Mary Panetta, Entertainment Editor

One in three teens in the United States, from ages 14 to 20, have been victims of dating violence. Half of that reported violence has happened on school grounds (US Department of Education Fact Sheet). 48 percent of 7th through 12th graders experience sexual harassment, whether it be through texting, in person, or on social media (report by the American Association of University Women, Crossing the line, 2011). Victims of teen dating violence can experience depression, suicidal thoughts, and may binge drink (research done by a Cornell graduate student).

Sexual harassment and dating abuse, whether it is physical or emotional, is evident, and it’s a big problem. While many think this is a “sensitive” or “uncomfortable” topic to be discussed, especially with high schoolers, it must be. And that’s where the newly formed #teensrespectteens club comes in.

Gabby Zahn, president of the #teensrespectteens club, created this club after noticing that the issues of sexual harassment and dating abuse were so prevalent. This is the first year the club is being introduced to Manhasset High School, with the goal of promoting awareness of teen dating abuse and sexual harassment in high school and, ultimately, preventing this problem in the future. In addition, the club wishes to remove the stigma placed on victims, and provide the needed support for those who seek it.

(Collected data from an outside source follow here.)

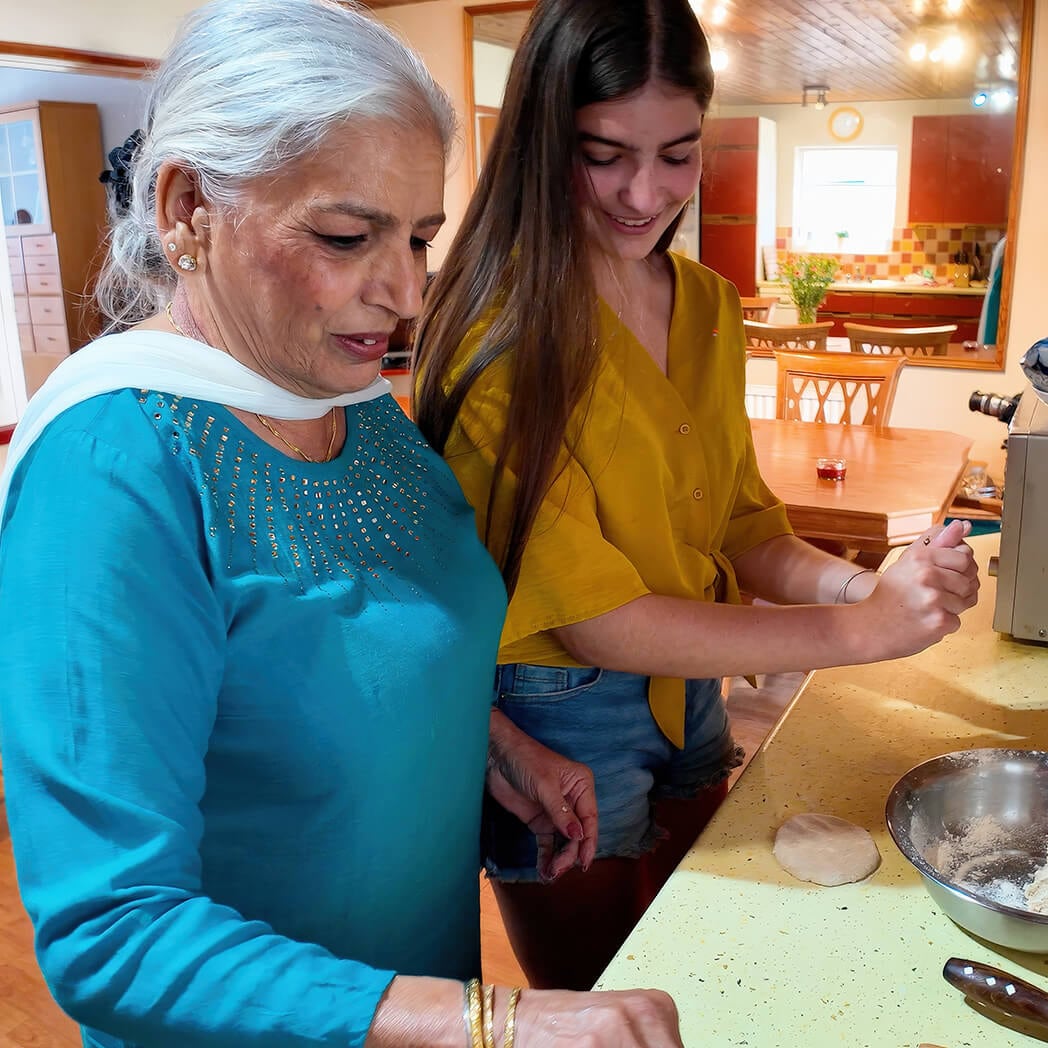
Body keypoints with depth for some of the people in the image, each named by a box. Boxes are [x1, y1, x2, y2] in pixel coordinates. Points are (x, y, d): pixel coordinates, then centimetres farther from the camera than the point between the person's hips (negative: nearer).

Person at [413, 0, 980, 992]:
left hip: (691, 697, 7)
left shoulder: (708, 306, 2)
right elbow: (591, 618, -23)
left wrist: (861, 581, -17)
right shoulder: (502, 334, -21)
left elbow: (739, 525, 3)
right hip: (562, 723, -6)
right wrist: (858, 630, -24)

When interviewing Gabby, I asked if there was anything she wanted to make known about this issue. She shared the following insight: “[Sexual assault] does happen, even if you haven’t been directly exposed to it. It has happened in our school, and even more so outside of Manhasset.” Though our town can be somewhat shielded, students, male and female, must be aware of the warning signs of dating abuse and should know that support is out there if sexual assault has happened to you or a loved one. The whole reason for starting this club now, said Zahn, is because “It’s important to start [education] now, at a young age”. She adds, “Speak up if you see something wrong. Don’t stay silent. If you see something wrong, or something happens to you, it’s important to say something because it can help other people speak out. It’s a chain reaction.”

The next meeting will be held Wednesday, October 25th at 7:30 in room 313. We encourage all students to attend, regardless of their gender!